Dem verstorbenen Vater hat er mit der Bühnenfigur August ein Denkmal gesetzt. Dessen Urkunde für 25-jährige Mitgliedschaft in der SPD ist stets mit auf der Bühne. Breit hessisch babbelnd gewährt er dem Publikum Einblick in die Psyche eines einfach gestrickten Menschen, der nicht mehr versteht, was um ihn herum passiert. "Politik war mein Leben", sagt August, "aber in der Zeitung stehen nur noch Börsenkurse." Nun meint man, auch im Publikum feuchte Augen zu sehen, aber Schramm wäre nicht Schramm, wenn er nicht sofort von todtraurig zu mordslustig wechseln würde: Augusts Plan, die "Arbeitsgemeinschaft Sozialdemokraten in der SPD" zu gründen, erntet regelmäßig die größten Brüller.

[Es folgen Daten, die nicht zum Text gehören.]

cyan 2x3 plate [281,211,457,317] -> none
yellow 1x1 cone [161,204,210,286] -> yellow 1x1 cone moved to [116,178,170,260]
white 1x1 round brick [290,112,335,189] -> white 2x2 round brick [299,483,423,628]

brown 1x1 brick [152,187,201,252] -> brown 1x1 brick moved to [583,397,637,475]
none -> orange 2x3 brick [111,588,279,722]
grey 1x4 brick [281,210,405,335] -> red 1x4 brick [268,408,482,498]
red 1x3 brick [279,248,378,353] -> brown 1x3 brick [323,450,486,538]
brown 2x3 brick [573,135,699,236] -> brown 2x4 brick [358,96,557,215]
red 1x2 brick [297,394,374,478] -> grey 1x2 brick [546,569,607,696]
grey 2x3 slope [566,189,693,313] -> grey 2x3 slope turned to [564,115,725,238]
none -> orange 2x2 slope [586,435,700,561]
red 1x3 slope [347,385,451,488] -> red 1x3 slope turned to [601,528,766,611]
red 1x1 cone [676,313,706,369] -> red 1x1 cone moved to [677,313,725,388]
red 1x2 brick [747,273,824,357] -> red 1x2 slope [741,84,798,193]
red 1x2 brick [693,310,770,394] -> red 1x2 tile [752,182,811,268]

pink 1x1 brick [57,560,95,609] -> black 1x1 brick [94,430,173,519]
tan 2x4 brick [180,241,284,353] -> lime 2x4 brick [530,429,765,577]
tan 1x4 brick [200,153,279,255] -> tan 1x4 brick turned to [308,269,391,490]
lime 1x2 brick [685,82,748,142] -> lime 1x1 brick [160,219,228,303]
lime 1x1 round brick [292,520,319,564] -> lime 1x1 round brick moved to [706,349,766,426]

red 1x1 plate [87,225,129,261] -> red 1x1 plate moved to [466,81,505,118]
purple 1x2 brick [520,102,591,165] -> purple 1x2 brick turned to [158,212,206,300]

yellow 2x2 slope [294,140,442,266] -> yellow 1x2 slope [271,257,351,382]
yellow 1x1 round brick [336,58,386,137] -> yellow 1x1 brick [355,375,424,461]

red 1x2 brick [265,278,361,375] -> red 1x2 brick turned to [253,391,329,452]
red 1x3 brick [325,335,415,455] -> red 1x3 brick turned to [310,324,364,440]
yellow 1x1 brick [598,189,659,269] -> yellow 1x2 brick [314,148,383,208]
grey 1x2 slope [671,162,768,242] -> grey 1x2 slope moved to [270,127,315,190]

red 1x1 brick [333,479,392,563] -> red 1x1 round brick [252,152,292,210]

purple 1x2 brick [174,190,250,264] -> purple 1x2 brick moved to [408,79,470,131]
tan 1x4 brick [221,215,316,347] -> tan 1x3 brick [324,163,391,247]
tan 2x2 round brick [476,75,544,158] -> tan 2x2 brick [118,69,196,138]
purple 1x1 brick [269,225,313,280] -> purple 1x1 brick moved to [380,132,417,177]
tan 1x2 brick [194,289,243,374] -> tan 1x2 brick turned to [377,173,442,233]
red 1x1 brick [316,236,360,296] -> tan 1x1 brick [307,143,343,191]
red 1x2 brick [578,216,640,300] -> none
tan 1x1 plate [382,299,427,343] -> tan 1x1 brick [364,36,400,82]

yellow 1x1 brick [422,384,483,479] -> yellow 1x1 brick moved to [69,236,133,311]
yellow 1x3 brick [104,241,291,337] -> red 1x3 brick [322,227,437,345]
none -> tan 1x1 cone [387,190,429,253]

Die dominante Figur bleibt aber Lothar Dombrowski, dessen hanseatische Attitüde sich Schramm als Kind beim Ohnsorg-Theater-Schauen angeeignet hat. Mit Vergnügen bohrt der seine Finger in die Wunden, die der entfesselte Kapitalismus hinterlässt. Kreiert hat Schramm diesen verbitterten Mann, der am Ende des Programms sogar eine Pistole auspackt, um die Schuldigen an der Misere im Lande zu richten, schon vor Jahren. Alles sollte überzeichnet sein. Diese unkontrollierte Wut und das Derbe sollten die Figur zum unsympathischen Kotzbrocken werden lassen. Auch die Passage mit Deutsche-Bank-Chef Josef Ackermann, dessen Ermordung der verzweifelte Dombrowski erwägt, gehörte ins Reich der kranken Fantasien. Aber es kam anders: Das Publikum vergöttert diesen Dombrowski, die Vorstellungen sind ausverkauft, und die ARD-Quotenstatistik lehrt, dass sein Schlussmonolog die höchsten EInschaltquoten hat. Dass da einer abrechnet, versetzt das Auditorium in Entzücken: "Manchmal schreien die Menschen ,Ackermann', noch bevor ich etwas gesagt habe." Das macht ihm schon ein wenig Angst, gibt er zu: "Ich habe die Stimmung im Land unterschätzt und bin schon überrascht, wie real Lothar Dombrowski geworden ist."